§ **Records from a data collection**

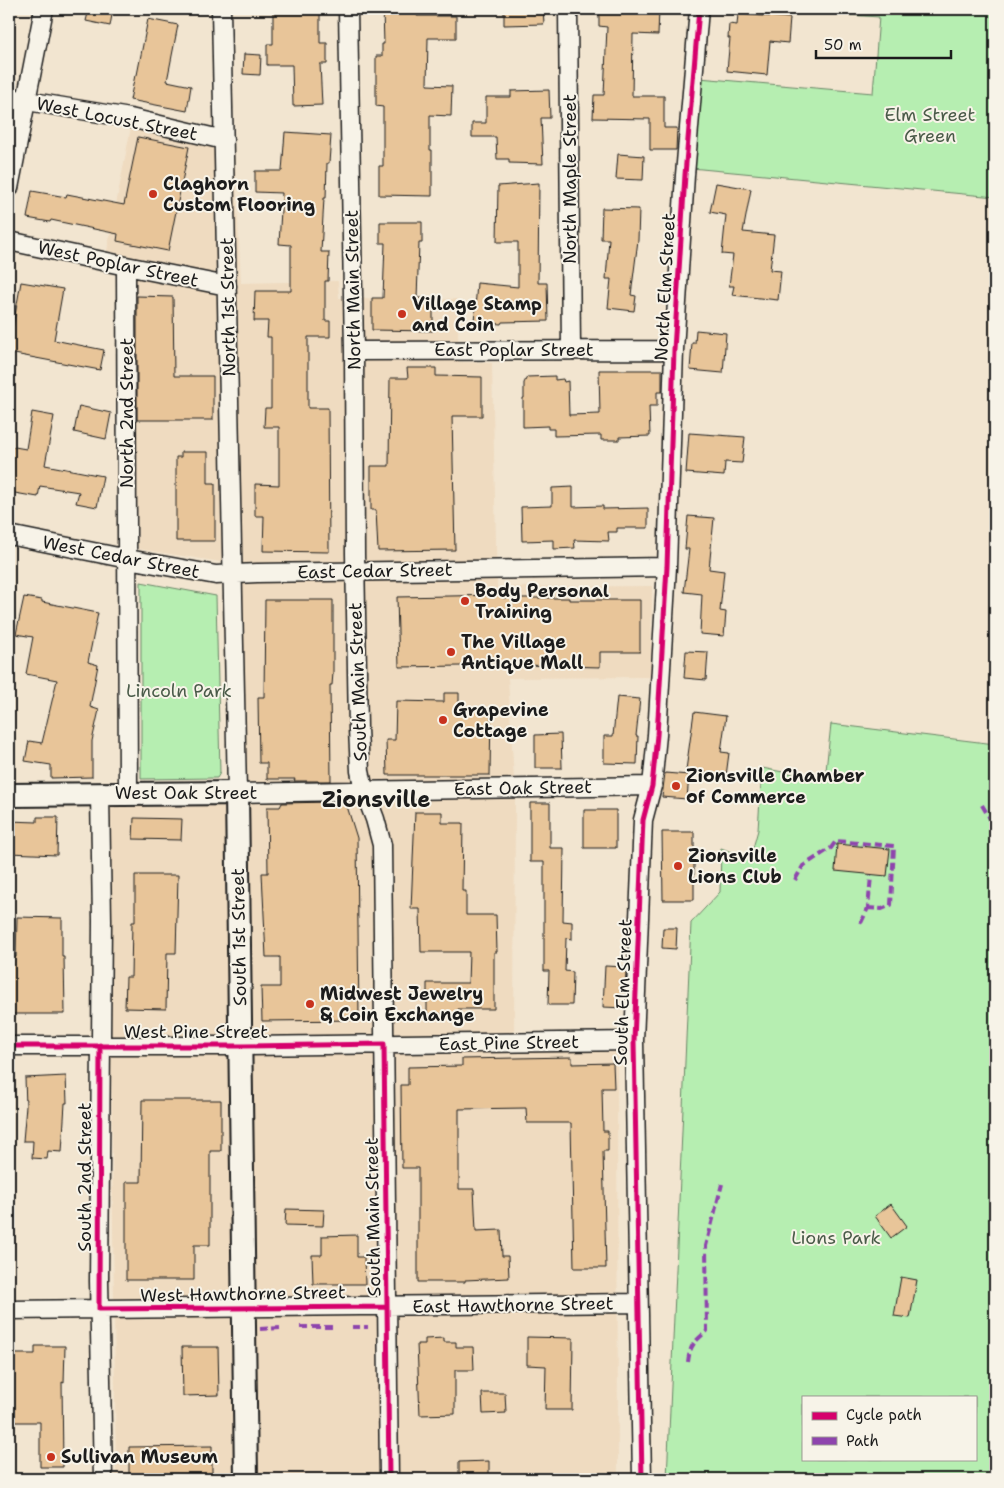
<svg xmlns="http://www.w3.org/2000/svg" width="1004" height="1488" font-family="'Shantell Sans',sans-serif">
  <rect width="100%" height="100%" fill="#f2e5d0"/>
  <filter id="ink" filterUnits="userSpaceOnUse"><feTurbulence type="fractalNoise" baseFrequency=".02" numOctaves="2"/><feDisplacementMap in="SourceGraphic" scale="10" xChannelSelector="R" yChannelSelector="G"/><feConvolveMatrix kernelMatrix="1 2 1 2 8 2 1 2 1" color-interpolation-filters="sRGB"/></filter>
  <g filter="url(#ink)">
    <path fill="#efdbc0" d="M131,127L234,142L241,283L338,281L339,298L457,299L459,362L492,363L497,587L652,586L651,677L508,678L515,796L514,1051L617,1050L618,1479H116L108,807L244,806L234,564L138,549L134,257L107,251Z"/>
    <path fill="#b6eeb1" stroke="#698566" fill-rule="evenodd" d="M760,9H995V197L691,168L699,78L873,93L879,17Z
      M141,582L216,596L220,773L217,778L141,779Z
      M831,724L995,744V1479H667L691,923L720,892L721,848L750,859L758,830L762,768L825,780ZM803,1397H975V1459H803Z"/>
    <path fill="#e8c599" stroke="#1c1c1c" d="M89,9H113L110,26L86,21Z
      M273,9H320V43H327V64H320L322,105L293,106L292,65H267V44H273Z
      M390,9H417V16H456V38H428L427,85L452,86L451,116L430,115V150H432V196L379,195V166H383V107L376,106V56H382V44H384L383,10Z
      M504,9H543L544,24L504,25Z
      M599,9H659L658,35L633,34L632,96H664V128H677L676,150H650V119L593,118L594,95H604L607,27L599,26Z
      M738,14L790,18L788,43L770,41L767,75L727,71L730,38H728L729,24L737,25Z
      M148,19L178,25L167,81L191,86L187,111L130,100L135,75H137Z
      M244,54L261,55L260,75L243,74Z
      M549,90L550,118H541L543,164L509,163V159H497L496,137H472V123H486V97H511V91Z
      M285,132L331,135L329,163H327L326,198H324L321,252H329L328,281H325V321H330V337H308V408H328L329,552L263,551L264,516H255V484L279,485V427H264L265,408H271V337H267L268,321H254L255,291H291V245L279,244L282,193L255,192V171H282Z
      M138,137L189,147L168,251L117,241L118,234L51,220L50,222L27,218L32,191L66,197L67,194L124,205Z
      M618,154L644,156L643,180L616,179Z
      M539,183L538,283H547L548,321L502,322L501,324L474,322L477,283L518,287V242H497L498,186Z
      M716,183L751,189L743,232L774,235L770,270L781,271L778,300L732,295L734,286H729L733,255L722,254L726,215L710,212Z
      M602,208L639,209L638,240L631,295L636,296L634,311L608,308L611,279H606L609,239H601Z
      M380,222H422V243H419L417,298H433V331L372,330V298H383L385,243H380Z
      M21,282L63,289L54,340L104,350L100,370L9,353V326H13Z
      M137,296L173,297L174,376H213V420H137Z
      M696,330L726,333L723,373L690,370L692,343H695Z
      M407,368H436V376L482,377V416H452L455,550L378,551L376,510H371V466H389L390,378H408Z
      M599,370H662V392H657V406H649L650,436L619,437V440H601V435L554,436V429H548V426L523,427V398H524V383L527,377L555,376V380L563,379L564,382L568,381L569,415L600,414Z
      M79,406L111,413L106,439L74,432Z
      M32,412L54,416L45,465L103,476L97,507L76,503L79,492L40,486L38,497L9,492V446L26,449Z
      M689,433L745,437L742,463L725,462L724,476L686,473Z
      M181,452H208V483H215V541H176V457H181Z
      M573,487V507L603,506V509L648,508V528H617V532H608L609,541L574,540L575,548L554,549V540L522,541L521,507L552,506V488Z
      M688,516L714,518L709,569L724,571L720,611L726,612L724,636L700,634L702,594L684,592L689,549H685Z
      M503,595V598H569V600H640V652H600V667L522,665L399,667L397,597Z
      M24,597L42,600V602L98,613L88,662L98,665L90,707L99,710L92,741V777L51,778V765L25,761L29,741L42,743L57,680L26,674L33,637L16,634Z
      M265,600H333V673L332,685H330L331,781H294L295,779H267V763H259L258,697H264Z
      M686,651L708,652L706,680L684,678Z
      M444,693H459V709H491L490,775H387L386,740H395L396,701L444,702Z
      M617,697L640,699L636,736H638L637,764L604,763V736H613Z
      M694,712L726,716L721,752L729,753L726,776L686,770Z
      M561,734L562,768H535V735Z
      M665,773L689,775L687,799L662,797Z
      M331,802L346,803L357,838L359,1020L262,1021L261,987H280V957H266L262,873H268L267,807H280L282,803Z
      M530,803H550V848H564L563,921L572,922V939L566,938L565,971L573,972L572,1005H548L549,971H544V862H530Z
      M584,810H616V848H584Z
      M415,812H442V823H463L462,891H466V915H496L497,952H494V1009H458V1014H427V983H468L469,952H421L420,909H411Z
      M37,817H58L57,855L9,853V821L37,822Z
      M134,818L182,819L181,840L133,839Z
      M662,832H694V900H663Z
      M837,844L890,849L887,876L835,871Z
      M135,875H178L176,953H167L166,1009L125,1008L126,977H131L132,922H135Z
      M17,917L62,918V957H64L65,1014H9V957H16Z
      M663,928H677L676,949L662,948Z
      M605,966L626,967L625,1008L603,1007Z
      M572,1057V1064L613,1063L614,1088H602L603,1131H608V1151H603L606,1268H574L571,1123H527L526,1108L459,1109V1189H474L476,1231L501,1230L502,1256H508L509,1278L465,1280V1282H418V1168H402L401,1085H408V1067L462,1066V1059Z
      M66,1076L67,1103H65L62,1152L48,1151L47,1159L32,1158L33,1141H23L26,1106L25,1078Z
      M142,1100H221V1151H210V1245H194V1280H126V1182H141Z
      M891,1204L907,1226L891,1238L875,1216Z
      M286,1209L324,1210L323,1226L285,1225Z
      M357,1235V1257H364L365,1284H313L312,1255H322V1236Z
      M901,1277L917,1280L910,1318L894,1316Z
      M527,1337L573,1338L572,1410H545L546,1366L527,1365Z
      M444,1338V1342H456V1347H473L474,1370H455V1414L420,1415L417,1344H425V1339Z
      M35,1346H65L64,1383L62,1382L63,1467H40V1422H9V1354H35Z
      M182,1347H218L219,1395L183,1396Z
      M482,1393H505L506,1413L483,1414Z
      M212,1446V1479H129V1447Z
      M489,1461V1479H459V1462Z"/>
    <g fill="none" stroke-linecap="round" stroke-linejoin="round">
      <g stroke="#1c1c1c" stroke-width="21">
        <path id="minor" d="M221,9L237,793L652,786
          M348,9L354,351L355,554L358,729L360,771L364,790L375,819L382,845L389,1479
          M568,9L571,350
          M9,98L130,118L224,140
          M9,188L44,9
          M9,241L126,266L227,286
          M126,266L128,793
          M354,351L674,350
          M9,535L128,559L216,575L257,573L667,567
          M100,793L102,921L99,1281L103,1479
          M9,1046H241L634,1041
          M9,1310L638,1303
          M642,1479L634,1041L643,820L652,786L657,735L667,567L674,350L685,175L699,9"/>
      </g>
      <g stroke="#1c1c1c" stroke-width="26">
        <path id="major" d="M9,795L237,793L246,1479"/>
      </g>
      <use href="#minor" stroke="#f7f3e8" stroke-width="18"/>
      <use href="#major" stroke="#f7f3e8" stroke-width="22"/>
      <path stroke="#8e44ad" stroke-width="4" stroke-dasharray="8 4" stroke-linecap="butt" d="M982,805L995,827
        M795,880L803,866L831,848L836,841L894,846L891,905L882,909L868,908
        M861,923L868,908L871,876
        M300,1327H336
        M352,1327H368
        M260,1329L281,1328
        M688,1362C690,1345 694,1342 707,1331L706,1246L722,1184"/>
      <g stroke="#f7f3e8" stroke-width="8">
        <path id="cycleway" d="M100,1045L99,1309L387,1307
          M9,1046H241L384,1044L389,1479
          M642,1479L634,1041L643,820L652,786L657,735L667,567L674,350L685,175L699,9"/>
      </g>
      <use href="#cycleway" stroke="#d6006c" stroke-width="5"/>
    </g>
  </g>
  <g fill="#c8321e" stroke="#f7f3e8" stroke-width="2">
    <circle cx="153" cy="194" r="5"/>
    <circle cx="402" cy="314" r="5"/>
    <circle cx="465" cy="601" r="5"/>
    <circle cx="451" cy="652" r="5"/>
    <circle cx="443" cy="720" r="5"/>
    <circle cx="676" cy="786" r="5"/>
    <circle cx="678" cy="866" r="5"/>
    <circle cx="310" cy="1004" r="5"/>
    <circle cx="51" cy="1457" r="5"/>
  </g>
  <g text-anchor="middle" stroke-width="4" stroke-linejoin="round" paint-order="stroke">
    <g font-size="18" fill="#4a5b49" stroke="#f7f3e8">
      <text x="930" y="121">Elm Street<tspan x="930" dy="21">Green</tspan></text>
      <text x="179" y="697">Lincoln Park</text>
      <text x="836" y="1244">Lions Park</text>
    </g>
    <g font-size="18" fill="#1c1c1c" stroke="#f7f3e8">
      <text transform="translate(117 119) rotate(11)" y="6">West Locust Street</text>
      <text transform="translate(570 179) rotate(-90)" y="6">North Maple Street</text>
      <text transform="translate(118 264) rotate(12)" y="6">West Poplar Street</text>
      <text transform="translate(665 287) rotate(-87)" y="6">North Elm Street</text>
      <text transform="translate(353 290) rotate(-91)" y="6">North Main Street</text>
      <text transform="translate(228 307) rotate(-91)" y="6">North 1st Street</text>
      <text x="514" y="356">East Poplar Street</text>
      <text transform="translate(127 413) rotate(-90)" y="6">North 2nd Street</text>
      <text transform="translate(121 557) rotate(11)" y="6">West Cedar Street</text>
      <text transform="translate(375 571) rotate(-1)" y="6">East Cedar Street</text>
      <text transform="translate(358 682) rotate(-92)" y="6">South Main Street</text>
      <text transform="translate(523 788) rotate(-1)" y="6">East Oak Street</text>
      <text x="186" y="799">West Oak Street</text>
      <text transform="translate(239 937) rotate(-91)" y="6">South 1st Street</text>
      <text transform="translate(623 992) rotate(-88)" y="6">South Elm Street</text>
      <text x="196" y="1038">West Pine Street</text>
      <text transform="translate(509 1043) rotate(-1)" y="6">East Pine Street</text>
      <text transform="translate(85 1177) rotate(-90)" y="6">South 2nd Street</text>
      <text transform="translate(373 1217) rotate(-91)" y="6">South Main Street</text>
      <text transform="translate(243 1294) rotate(-1)" y="6">West Hawthorne Street</text>
      <text transform="translate(513 1305) rotate(-1)" y="6">East Hawthorne Street</text>
    </g>
    <g font-size="18" font-weight="bold" fill="#1c1c1c" stroke="#f7f3e8" text-anchor="start">
      <text x="163" y="190">Claghorn<tspan x="163" dy="21">Custom Flooring</tspan></text>
      <text x="412" y="310">Village Stamp<tspan x="412" dy="21">and Coin</tspan></text>
      <text x="475" y="597">Body Personal<tspan x="475" dy="21">Training</tspan></text>
      <text x="461" y="648">The Village<tspan x="461" dy="21">Antique Mall</tspan></text>
      <text x="453" y="716">Grapevine<tspan x="453" dy="21">Cottage</tspan></text>
      <text x="686" y="782">Zionsville Chamber<tspan x="686" dy="21">of Commerce</tspan></text>
      <text x="688" y="862">Zionsville<tspan x="688" dy="21">Lions Club</tspan></text>
      <text x="320" y="1000">Midwest Jewelry<tspan x="320" dy="21">&amp; Coin Exchange</tspan></text>
      <text x="61" y="1463">Sullivan Museum</text>
    </g>
    <g font-size="22" font-weight="bold" fill="#1c1c1c" stroke="#f7f3e8">
      <text x="376" y="807">Zionsville</text>
    </g>
  </g>
  <rect width="1004" height="1488" fill="none" stroke="#f7f3e8" stroke-width="30"/>
  <rect x="15" y="15" width="974" height="1458" fill="none" stroke="#1c1c1c" stroke-width="2" filter="url(#ink)"/>
  <rect x="802" y="1396" width="175" height="65" fill="#f7f3e8" stroke="#9f9d96"/>
  <rect x="812" y="1412" width="25" height="8" fill="#d6006c" stroke="#9f9d96"/>
  <text x="846" y="1420" font-size="15" fill="#1c1c1c">Cycle path</text>
  <rect x="812" y="1437" width="25" height="8" fill="#8e44ad" stroke="#9f9d96"/>
  <text x="846" y="1446" font-size="15" fill="#1c1c1c">Path</text>
  <path d="M816 50v8h135v-8" fill="none" stroke="#1c1c1c" stroke-width="2.5"/>
  <text x="824" y="50" font-size="15" fill="#1c1c1c" stroke="#f7f3e8" stroke-width="4" paint-order="stroke">50 m</text>
</svg>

§ **TASK GOAL**
Lines in the records above that carry the word "href" are to be located and copied.

§ **RESPONSE BELOW**
      <use href="#minor" stroke="#f7f3e8" stroke-width="18"/>
      <use href="#major" stroke="#f7f3e8" stroke-width="22"/>
      <use href="#cycleway" stroke="#d6006c" stroke-width="5"/>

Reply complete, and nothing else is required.